Stala Charalambous is a family law expert
‘With this ring I thee wed…’, but did you? ‘I want a divorce’, but are you legally married?
Weddings are a great time to celebrate, but couples should take care to ensure that if they want to be married to their partner, that the wedding ceremony is legally recognised and valid in the land (country) where it takes place. Otherwise, they could find that their beautiful wedding day was just a memory and wishful thinking. This could have serious, detrimental financial consequences should the relationship ‘turn sour’ or in the event of the death a partner. It can also affect a father’s parental responsibility for a child. If unmarried, the father will not have automatic parental responsibility for a child. He will need the other parent’s agreement or a court order.
Clients often ask the question, ‘I live in England but married abroad, can I divorce in England?' The answer is ‘yes’ provided the wedding was conducted in accordance with the laws of that country where the marriage took place, so as to make a valid marriage in that country at the time it was made.
If however, you live in England, and you have what you believe is a wedding, but that wedding was not conducted in accordance with what England requires for it to be a valid marriage, or if the wedding was conducted in a place which is not recognised as being one that can carry out valid marriages in England, or if the ceremony was conducted by an unauthorised official, then your ‘marriage’ will not be recognised as a valid one in England.
Parties must comply with the Marriage Act 1949 otherwise the marriage may be void.
Unless you are getting married in an Anglican Church and are both British Citizens or from the EEA (Economic European Area), or Switzerland, you need to give notice to your local register office (usually at least 28 days before the wedding) of your intention/wish to marry.
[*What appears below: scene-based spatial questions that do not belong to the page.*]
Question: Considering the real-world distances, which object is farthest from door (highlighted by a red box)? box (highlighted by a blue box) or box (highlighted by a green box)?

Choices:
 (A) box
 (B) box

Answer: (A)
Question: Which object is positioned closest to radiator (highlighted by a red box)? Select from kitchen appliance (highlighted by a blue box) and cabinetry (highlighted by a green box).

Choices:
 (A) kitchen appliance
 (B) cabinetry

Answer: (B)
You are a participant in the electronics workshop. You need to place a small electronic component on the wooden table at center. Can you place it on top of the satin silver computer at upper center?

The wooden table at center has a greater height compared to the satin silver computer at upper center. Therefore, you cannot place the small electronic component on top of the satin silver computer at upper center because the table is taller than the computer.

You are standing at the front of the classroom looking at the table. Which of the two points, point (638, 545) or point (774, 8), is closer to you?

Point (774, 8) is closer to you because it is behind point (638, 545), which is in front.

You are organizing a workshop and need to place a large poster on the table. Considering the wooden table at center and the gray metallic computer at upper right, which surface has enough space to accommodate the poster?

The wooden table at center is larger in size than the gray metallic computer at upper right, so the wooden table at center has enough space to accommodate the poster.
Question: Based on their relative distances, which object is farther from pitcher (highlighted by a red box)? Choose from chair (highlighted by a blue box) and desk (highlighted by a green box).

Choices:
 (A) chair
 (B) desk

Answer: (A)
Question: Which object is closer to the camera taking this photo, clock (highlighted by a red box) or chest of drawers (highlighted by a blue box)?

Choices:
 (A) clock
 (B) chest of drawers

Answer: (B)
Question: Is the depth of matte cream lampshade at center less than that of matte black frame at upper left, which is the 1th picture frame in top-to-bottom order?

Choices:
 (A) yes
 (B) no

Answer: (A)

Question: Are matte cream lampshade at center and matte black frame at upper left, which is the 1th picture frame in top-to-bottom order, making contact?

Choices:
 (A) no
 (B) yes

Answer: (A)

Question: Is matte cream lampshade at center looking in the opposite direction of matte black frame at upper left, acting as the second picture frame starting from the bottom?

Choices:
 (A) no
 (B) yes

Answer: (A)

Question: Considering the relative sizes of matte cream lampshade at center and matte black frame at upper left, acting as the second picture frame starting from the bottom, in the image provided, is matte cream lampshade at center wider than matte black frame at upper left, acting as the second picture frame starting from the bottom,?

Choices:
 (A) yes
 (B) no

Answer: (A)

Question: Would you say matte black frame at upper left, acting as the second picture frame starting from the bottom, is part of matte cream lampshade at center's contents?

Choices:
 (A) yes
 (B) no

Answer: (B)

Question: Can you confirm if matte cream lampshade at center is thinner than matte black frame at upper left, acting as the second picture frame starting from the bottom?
If you wish to marry in an Anglican Church, you need to give notice of your wish/intention to marry to your local Anglican Church. The authorised person officiating the ceremony in the Anglican Church will register the marriage and issue the marriage certificate. Do check whether your local Anglican Church is willing and able to conduct the marriage ceremony for you. Do not assume that the Church you would like your marriage to be conducted in, will automatically agree to do so.
Notice of your intention to marry will be published. Once you give notice of your intention to marry, the wedding should usually take place within 28 days either in a Civil Ceremony in the Registry Office or other place authorised to conduct a civil marriage ceremony, or a religious ceremony at a church, or other registered religious building registered to conduct religious marriage ceremonies.
Before attending to give your ‘notice’ of intention/wish to marry at your local register office or Anglican Church that has agreed to conduct the ceremony, check what documents and information is required by them. Usually, they will need to see evidence of who you are and where you live so do provide proof of your name, age place of residence and nationality. Check if photo ID is required.
The Home Office has an approved list of approved premises registered to conduct civil marriages and civil partnerships:
Before the wedding preparations and applying for a wedding date, do check with an Immigration lawyer if a visa will be required and how long it will take to get a visa if either of you is not a British citizen or you wish relatives from abroad to attend.
It is important to establish the validity of any proposed wedding ceremony and whether it will be recognised in the country you intend to live in as a married couple.
The law applicable in this article is that in England and Wales. While every effort has been made to ensure the accuracy of the information in this article, it does not constitute legal advice and cannot be relied upon as such. The writer does not accept any responsibility for liabilities arising as a result of reliance upon the information given.